__Exercise requirements__:
1. Rewrite the paragraph of the VR fidelity passage that begins "The literature review results show" as a short bulleted list that keeps its main facts.
2. Reproduce the VR fidelity passage word for word, between "In summary, even" and "olfactory and taste.", inclusive.
3. Carry on with the passage about VR system fidelity, beginning right after its final sentence.

__Selected excerpt__:
★ ★ ★ ★ ★
The literature review results show that the levels of digital sensory and tracking systems are significant factors in determining fidelity and performance in most cases. Combined with the example provided, we have contributed to the overall understanding and scaling of the factors affecting VR systems' fidelity. The framework's major strengths are that it considers the diversity and complexity of VR tasks involved within the VR experience and its scalability to various hardware and software configurations. It defines sub-elements of each aspect, along with evaluation criteria, methods, and tools. Also, it identified a medium-fidelity for each factor along with suggested objective evaluation. However, this scale's potential limitations include the inability to capture all the factors affecting fidelity objectively and subjectively as various VR applications required different VR systems and configurations.

In summary, even though many progress has been achieved toward the development of VR technologies. However, the VR applications don't need to alert all human-sensory to accomplish the objectives it has been created to achieve. Also, the technological advancements in the hardware and software of the VR systems are still not mature enough to create a realistic VR experience with all sensations. As a result, the digital sensory system is considered as the main aspect that affects the overall fidelity of the VR experience, specifically the visual system fidelity. Several contributions have summarized challenges revolving around such systems for the other digital sensory systems such as olfactory and taste.

4 Conclusions

This paper discussed the factors and elements affecting the overall fidelity of a VR system and provide a comprehensive framework for the evaluation process with respect to four interrelated aspects: (1) digital sensory system fidelity, (2) interaction systems fidelity, (3) simulation system fidelity, and (4) integration among these aspects to produce high-fidelity virtual experiences. The paper also included a description of each factor and element involved in the four aspects of fidelity.
★ ★ ★ ★ ★
__Information provided__:
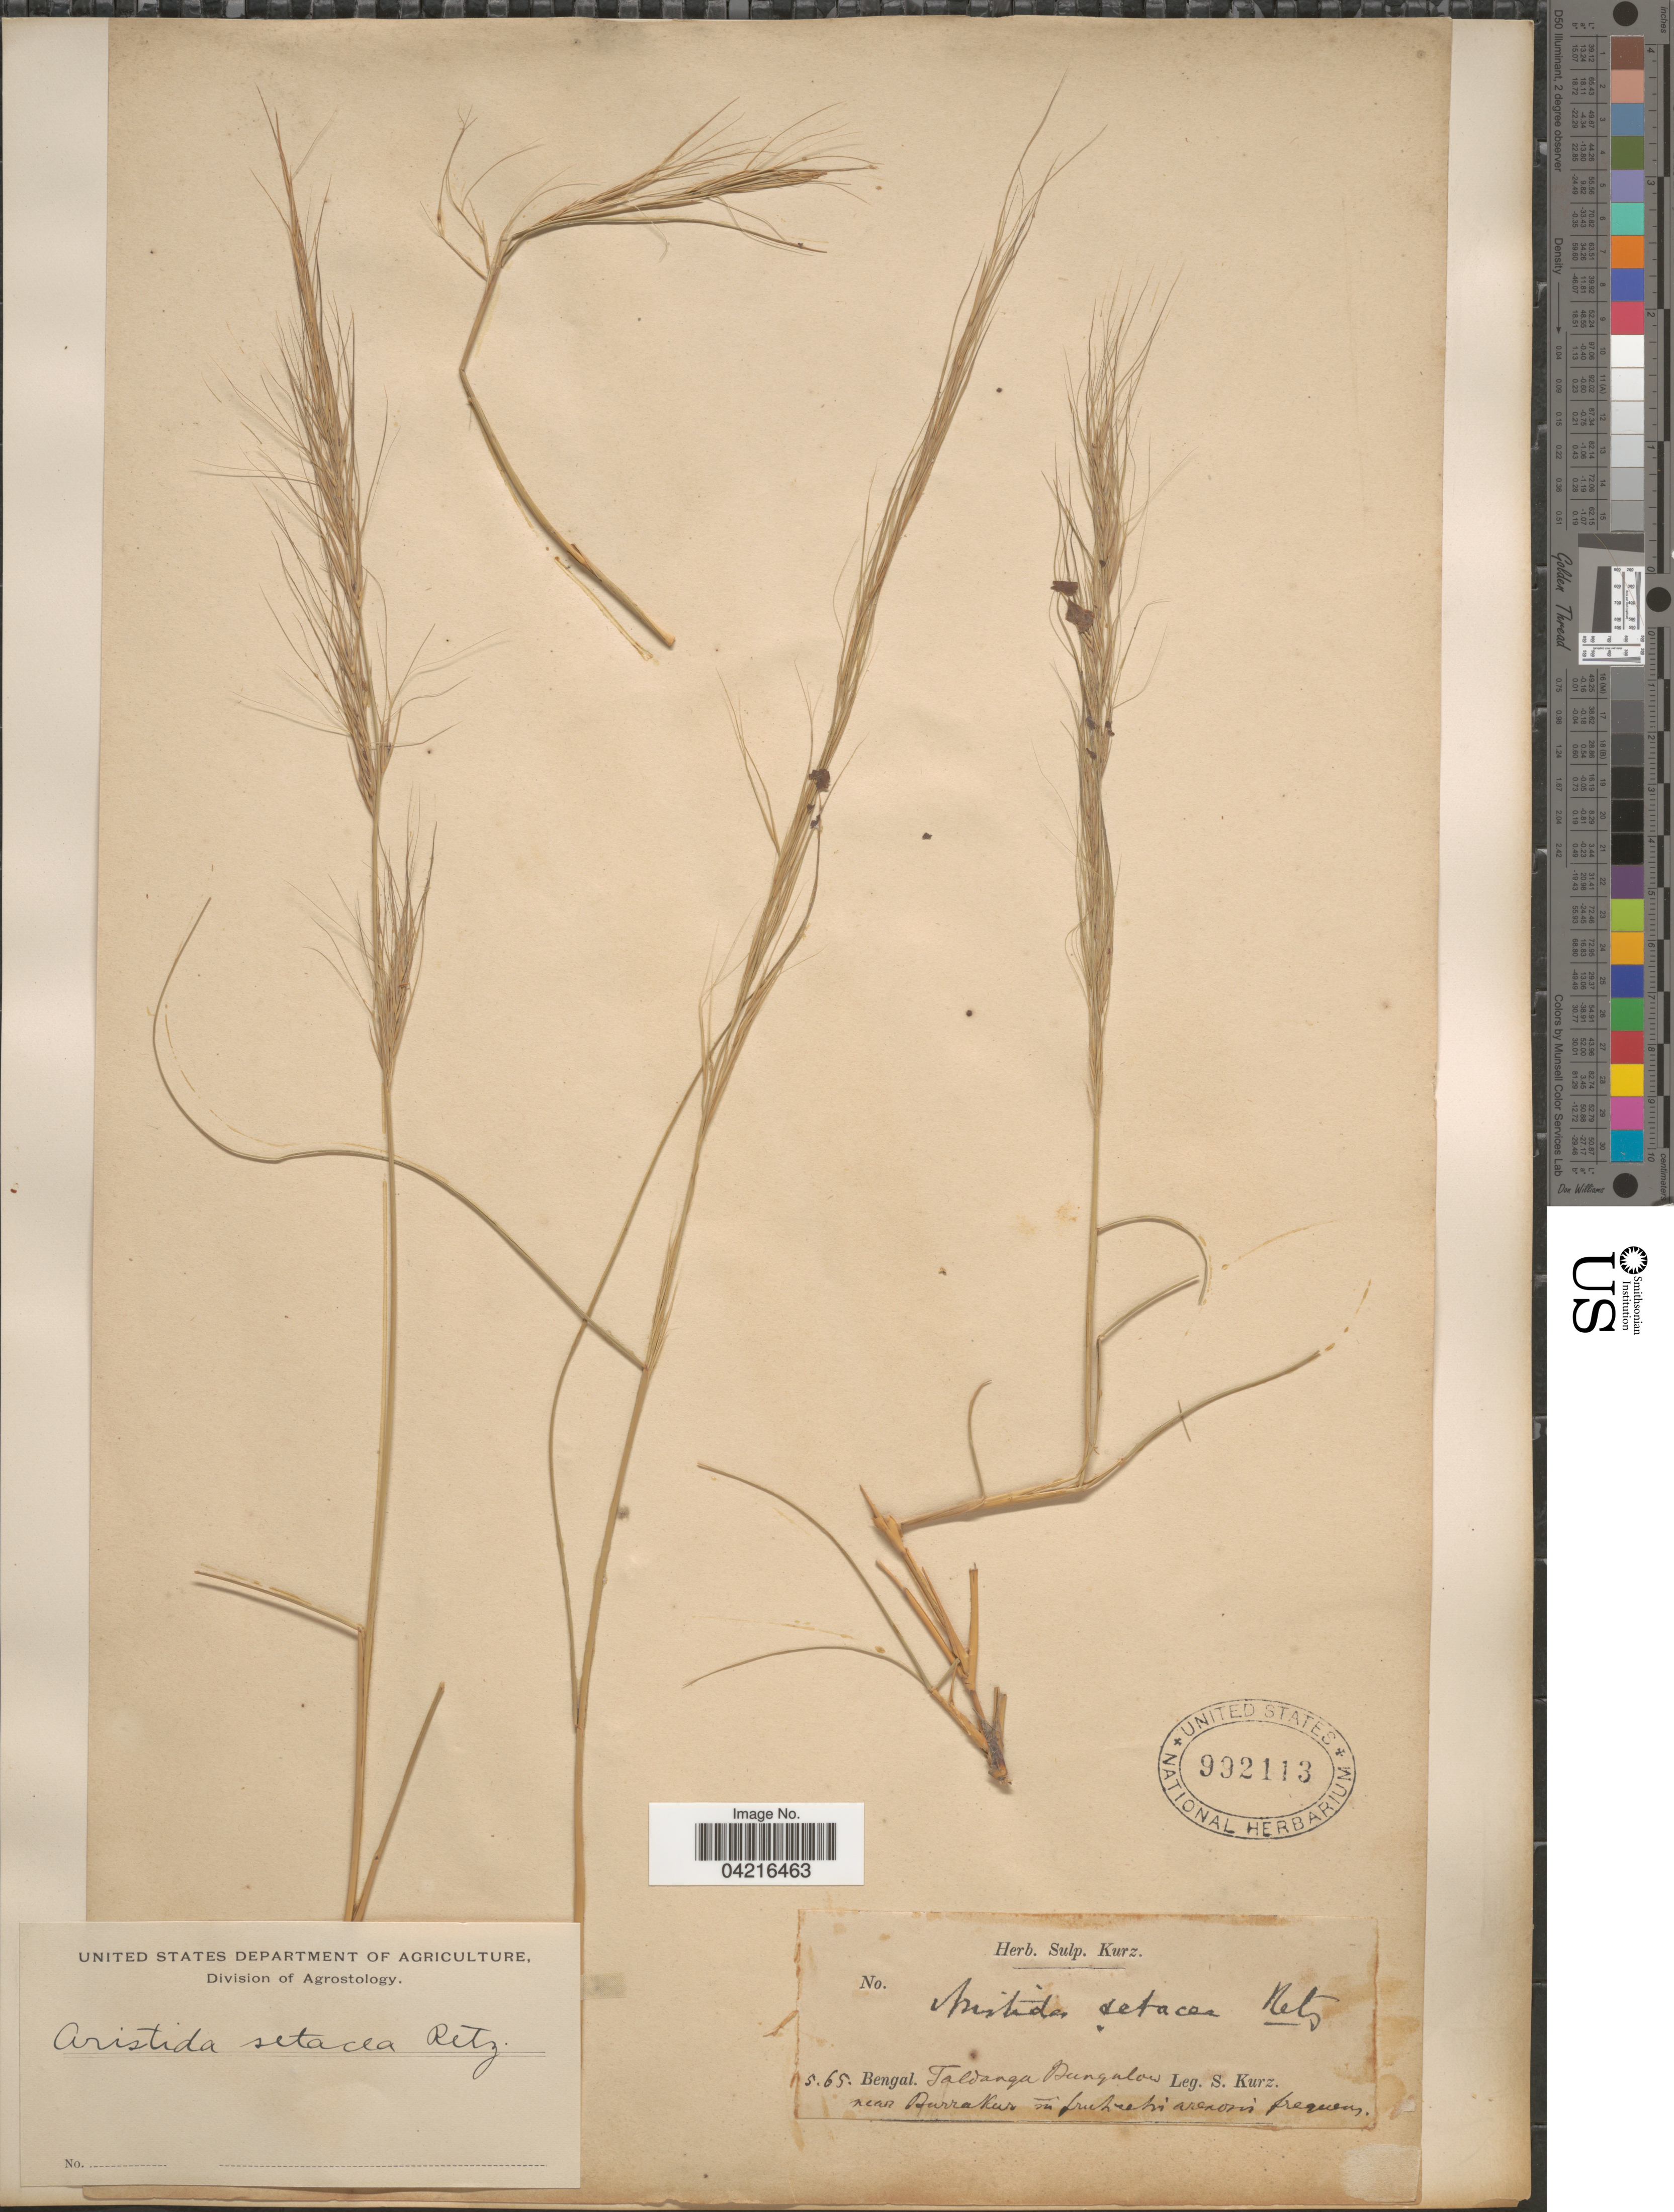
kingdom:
★ ★ ★ ★ ★
__Answers to the exercise__:
1.
- The literature review finds that the levels of digital sensory and tracking systems are, in most cases, significant factors in fidelity and performance.
- Together with the example given, this adds to the understanding and scaling of the factors that affect VR system fidelity.
- Strengths of the framework: it accounts for the diversity and complexity of VR tasks, and it scales to various hardware and software configurations.
- It defines sub-elements of each aspect, with evaluation criteria, methods, and tools, and it identifies a medium fidelity for each factor, with a suggested objective evaluation.
- Limitation: it cannot capture every factor affecting fidelity, objectively and subjectively, because different VR applications require different systems and configurations.

2.
In summary, even though many progress has been achieved toward the development of VR technologies. However, the VR applications don't need to alert all human-sensory to accomplish the objectives it has been created to achieve. Also, the technological advancements in the hardware and software of the VR systems are still not mature enough to create a realistic VR experience with all sensations. As a result, the digital sensory system is considered as the main aspect that affects the overall fidelity of the VR experience, specifically the visual system fidelity. Several contributions have summarized challenges revolving around such systems for the other digital sensory systems such as olfactory and taste.

3.
Different physical and psychological factors have a direct effect on the performance of the VR systems, which directly affects the overall virtual experience fidelity. Accordingly, fidelity evaluation consists of reviewing several studies to capture objective and subjective measures of all factors affecting the VR systems' fidelity. The proposed framework presents the evaluation criteria divided into subjective and objective measures according to a systematic literature review of previous findings related to each aspect and were based on experimental measures. The fidelity of the simulation depends on the main objectives of the simulation (Hontvedt and Øvergård 2020). Therefore, it was found that increasing fidelity in the digital sensory and tracking systems, with accurate integration between the factors, would not always result in the best user performances and high-fidelity experiences as it highly depends on the simulation objectives.

Finally, we believe that evaluating fidelity should be performed objectively prior to the experience, and a mix of subjective and objective evaluations post to the virtual experiences to effectively evaluate the performance of the users and the VR systems.